#### INPUT FOR THIS TASK:
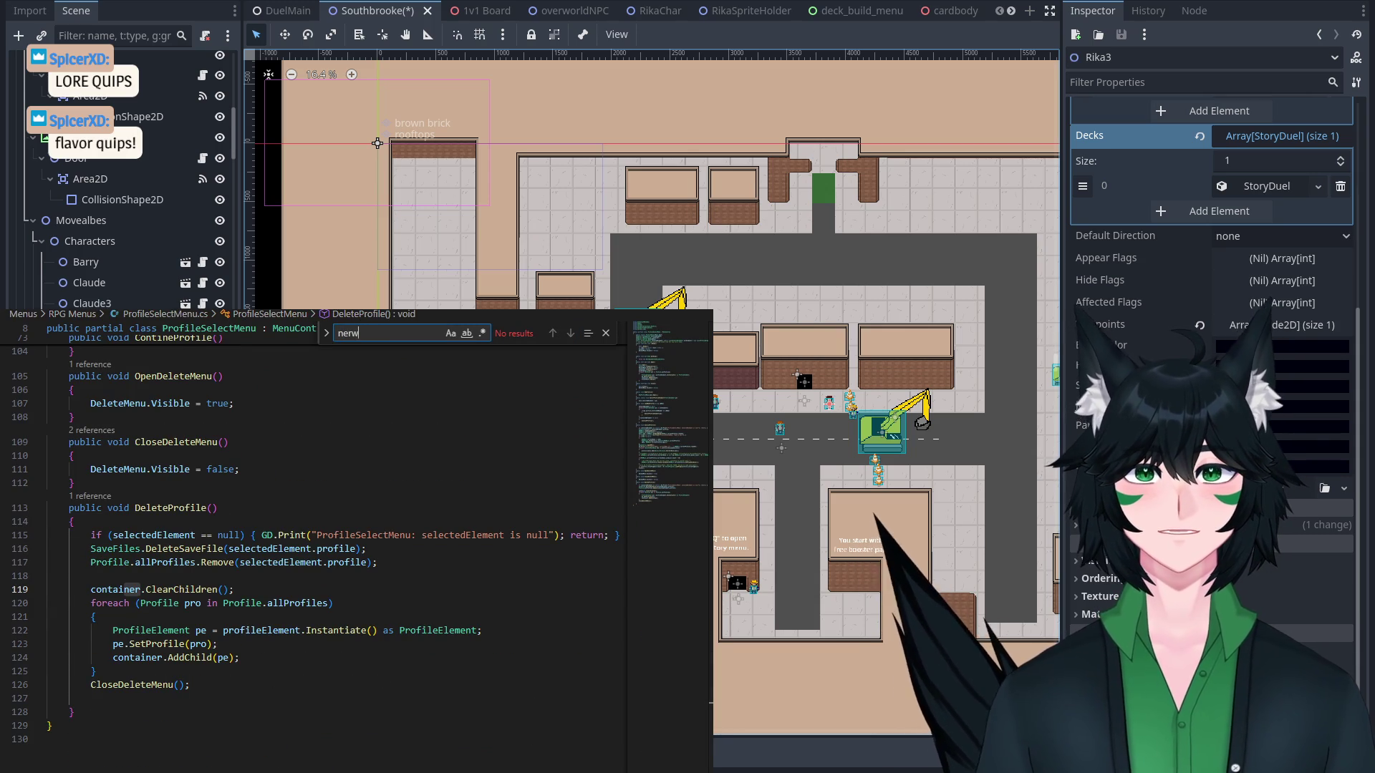
# Open NewProfileMenu.cs via Go to Definition and widen the code editor window.
pyautogui.press('BackSpace')
pyautogui.press('BackSpace')
pyautogui.write('wpro')
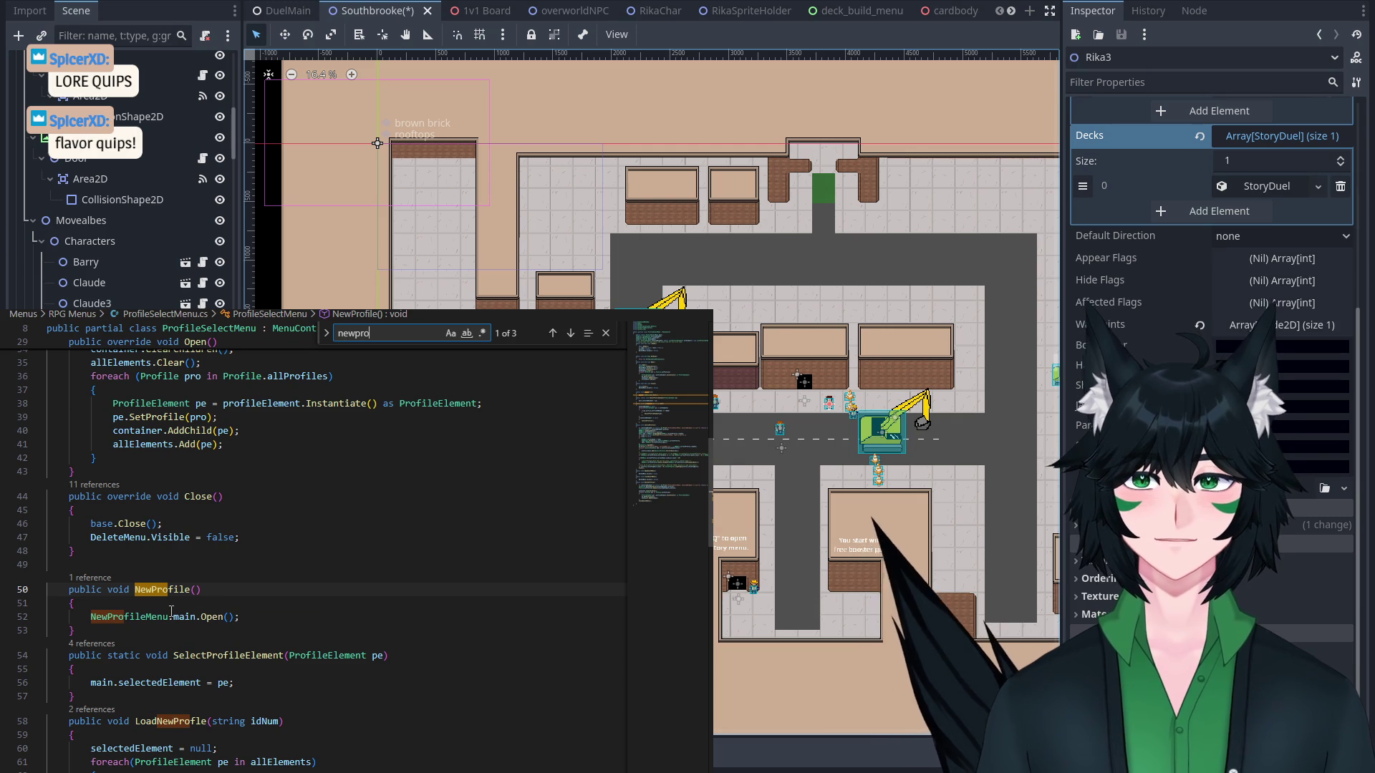
pyautogui.rightClick(171, 611)
pyautogui.click(185, 487)
pyautogui.press('alt+Left')
pyautogui.scroll(-7, 322, 516)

#### INSTRUCTIONS FOR THE TASK:
Starting from the records above, copy each line where the string "pyautogui" is found.

#### REPLY TO THE TASK:
pyautogui.press('BackSpace')
pyautogui.press('BackSpace')
pyautogui.write('wpro')
pyautogui.rightClick(171, 611)
pyautogui.click(185, 487)
pyautogui.press('alt+Left')
pyautogui.scroll(-7, 322, 516)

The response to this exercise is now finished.